Directions: Filter the listing below, keeping only the lines with the word "center".

Provided information:

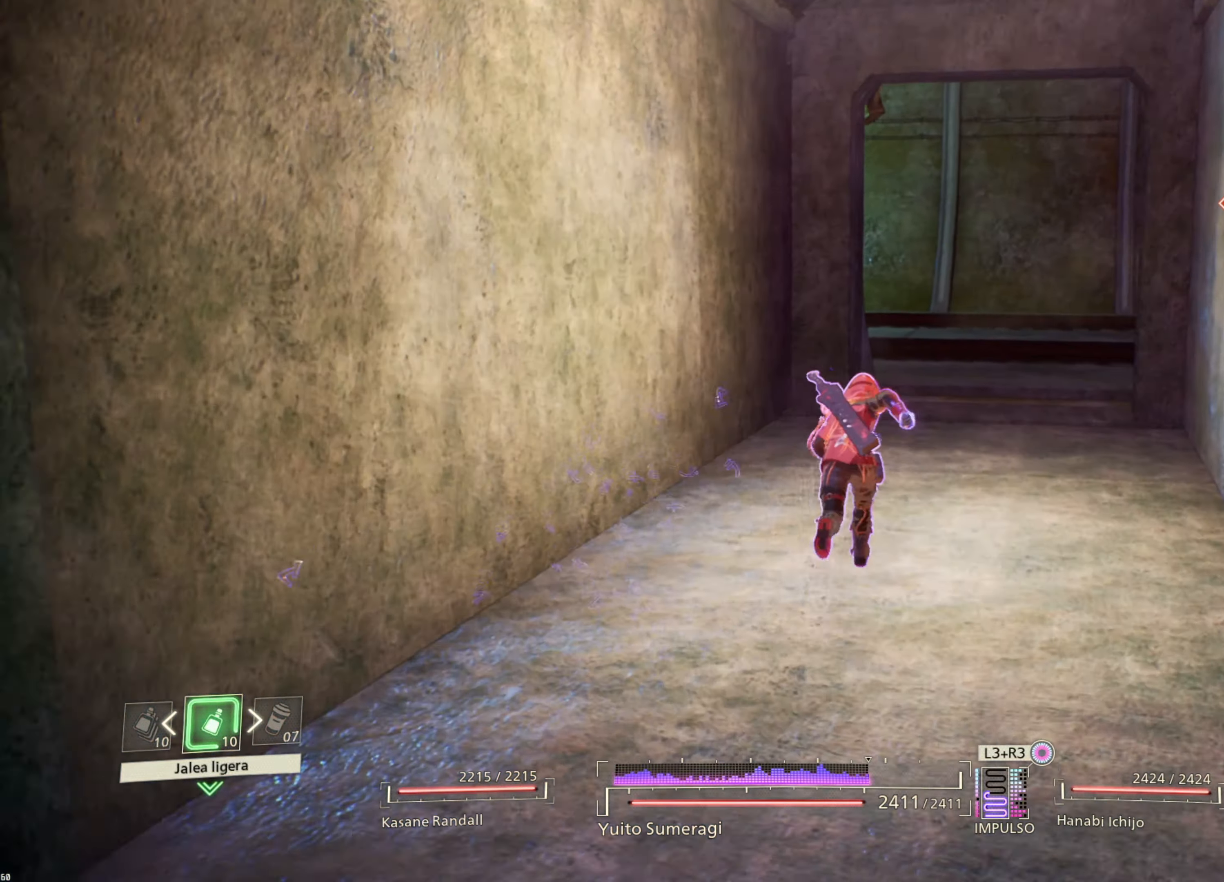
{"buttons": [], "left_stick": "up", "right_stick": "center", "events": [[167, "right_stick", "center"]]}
==
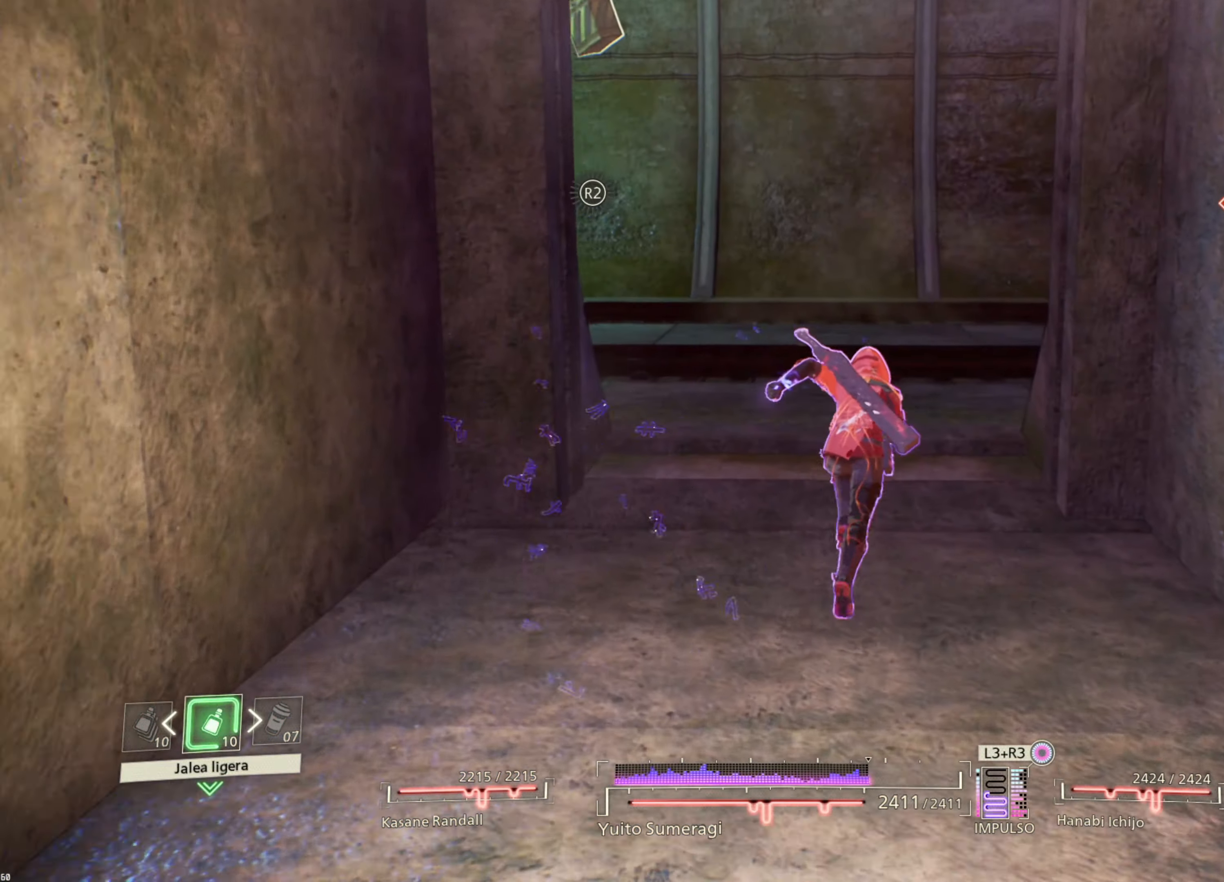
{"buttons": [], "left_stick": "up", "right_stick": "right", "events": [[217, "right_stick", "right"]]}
--
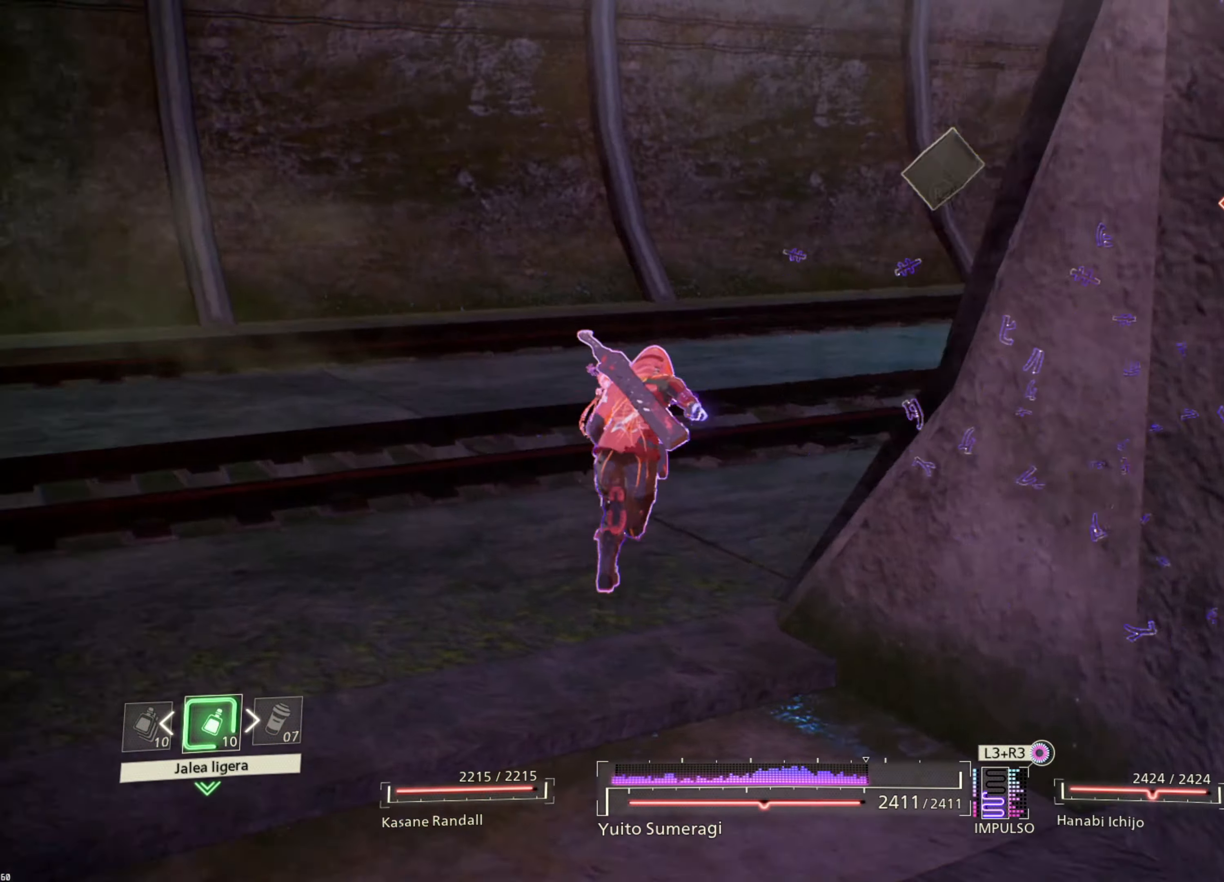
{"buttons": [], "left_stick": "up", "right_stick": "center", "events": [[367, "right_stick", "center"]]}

Answer to this task:
{"buttons": [], "left_stick": "up", "right_stick": "center", "events": [[167, "right_stick", "center"]]}
{"buttons": [], "left_stick": "up", "right_stick": "center", "events": [[367, "right_stick", "center"]]}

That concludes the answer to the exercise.